For these reasons, we pre-check the box for new sensors for your new wheels. You are free to un-check it; however, if you do, the following message box appears:
Here is the bottom line: it is less expensive in the long run, and much more convenient, to install new sensors when the new wheels and tires are mounted and balanced. We want you to be completely satisfied with your purchase, and offering this to you saves you time and money. Finally, the TPMS on your vehicle is a good thing! You want it to function correctly, and this is the best route to take to ensure that it does.
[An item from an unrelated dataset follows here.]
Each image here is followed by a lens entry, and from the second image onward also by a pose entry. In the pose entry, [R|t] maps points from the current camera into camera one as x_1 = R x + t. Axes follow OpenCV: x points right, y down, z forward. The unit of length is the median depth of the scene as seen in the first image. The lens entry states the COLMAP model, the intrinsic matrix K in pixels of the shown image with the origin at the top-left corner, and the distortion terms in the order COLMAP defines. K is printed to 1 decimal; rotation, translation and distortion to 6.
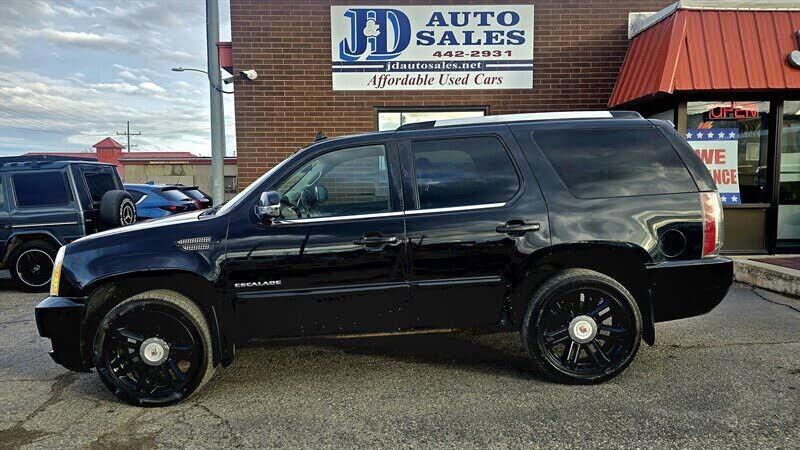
lens RADIAL K [[610.5, 0, 406.7], [0, 610.5, 242.7], [0, 0, 1]] dist [0.043978, -0.037126]
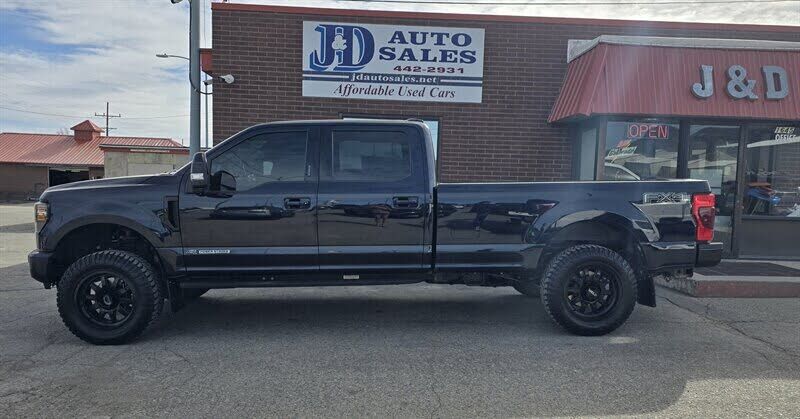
lens RADIAL K [[641.3, 0, 418.6], [0, 641.3, 238.7], [0, 0, 1]] dist [0.056578, -0.028719]
pose [[0.998824, 0.038522, 0.029431, 0.065854], [-0.038360, 0.999246, -0.006026, 0.008918], [-0.029641, 0.004890, 0.999549, -0.175504]]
If you are NOT purchasing wheels and tires from us, but need new TPMS sensors, or wish to equip your car with such a system, please see the following section for information about our sensors.
TPMS Sensors We Offer
If your vehicle is already equipped with a TMPS, we have replacement sensors from Oro-Tek, Dorman, Standard, Auto 7, Denso, Omix-Ada, and Crown – just to name a few. These are vehicle-specific, and are designed to adapt to existing software your car or truck has in order to function the same fashion as original equipment. Dorman sensors require the Dorman Multi-Fit TPMS Programmer Tool for vehicle synch up.
If your vehicle was not originally equipped with a TPMS system, we offer a cost-effective kit that lets you transmit, receive, and display data about all four of your vehicle's tires. The Omega R&D Excalibur Tire Pressure Monitoring System is a universal-fit kit that works with any car or truck. Instead of sensors that mount inside your tires, Omega R&D ones screw on to the outside of your valve stems - in place of small plastic caps usually found there.
Once in place, they continually measure tire pressure using valve stem pins, and a digital monitor that plugs into your vehicle's cigarette lighter adapter provides a clear reading of each of the tires. Alarms will sound if fast or slow pressure drops are detected. This system is also a best-cost option for keeping an eye on tire pressures if your original system is no longer functioning.
Tools & Parts For Servicing A TPMS Sensor
Should you find yourself needing to replace the hardware related to your TPMS sensor, but not the sensor itself, we’ve got you covered with replacement kits and components. Whether you need just a metal stem, valve core, seal washers, cap, other components, or a complete kit with all these items, you’ll find OEM quality pieces on our site. For full kits, a wide range of makes and models, we’ve got the Standard TPMS Sensor Service Kit, Denso TPMS Sensor Service Kit, and the Dorman TPMS Service Kit. For Chrysler brands, we’ve got the Crown TPMS Valve Stem Hardware Kit.
For service professionals that need to troubleshoot and work on TPMS systems, we’ve also got a sub-section for TPMS Tools such as scan tool kits, programmers, TPMS control units, and more. And if you need other assorted repair parts such as individual stems, grommets, sensor mounting bands, TPMS sensor cradles, clips, and other assorted pieces, check out our TPMS Components sub-page.
In closing, we'll point out that tire pressure monitoring systems really are effective. In fact, a detailed U.S. National Highway Traffic Safety Authority research study documented that TPMS reduced the likelihood of severely underinflated tires by 55%. It is in no one's interest to disable the system. So, for a small cost, you can make a smart choice and keep all four wheels safely monitored for many miles, without incurring additional labor costs to do so.